WORK REQUEST:
Copy the text of every item below word for word, and leave the images out of your answer.

SOURCE MATERIAL:
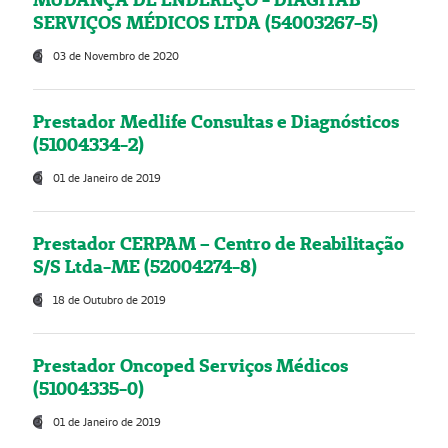
SERVIÇOS MÉDICOS LTDA (54003267-5)
03 de Novembro de 2020
Prestador Medlife Consultas e Diagnósticos
(51004334-2)
01 de Janeiro de 2019
Prestador CERPAM – Centro de Reabilitação
S/S Ltda-ME (52004274-8)
18 de Outubro de 2019
Prestador Oncoped Serviços Médicos
(51004335-0)
01 de Janeiro de 2019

RESPONSE TO THE TASK:
SERVIÇOS MÉDICOS LTDA (54003267-5)
03 de Novembro de 2020
Prestador Medlife Consultas e Diagnósticos
(51004334-2)
01 de Janeiro de 2019
Prestador CERPAM – Centro de Reabilitação
S/S Ltda-ME (52004274-8)
18 de Outubro de 2019
Prestador Oncoped Serviços Médicos
(51004335-0)
01 de Janeiro de 2019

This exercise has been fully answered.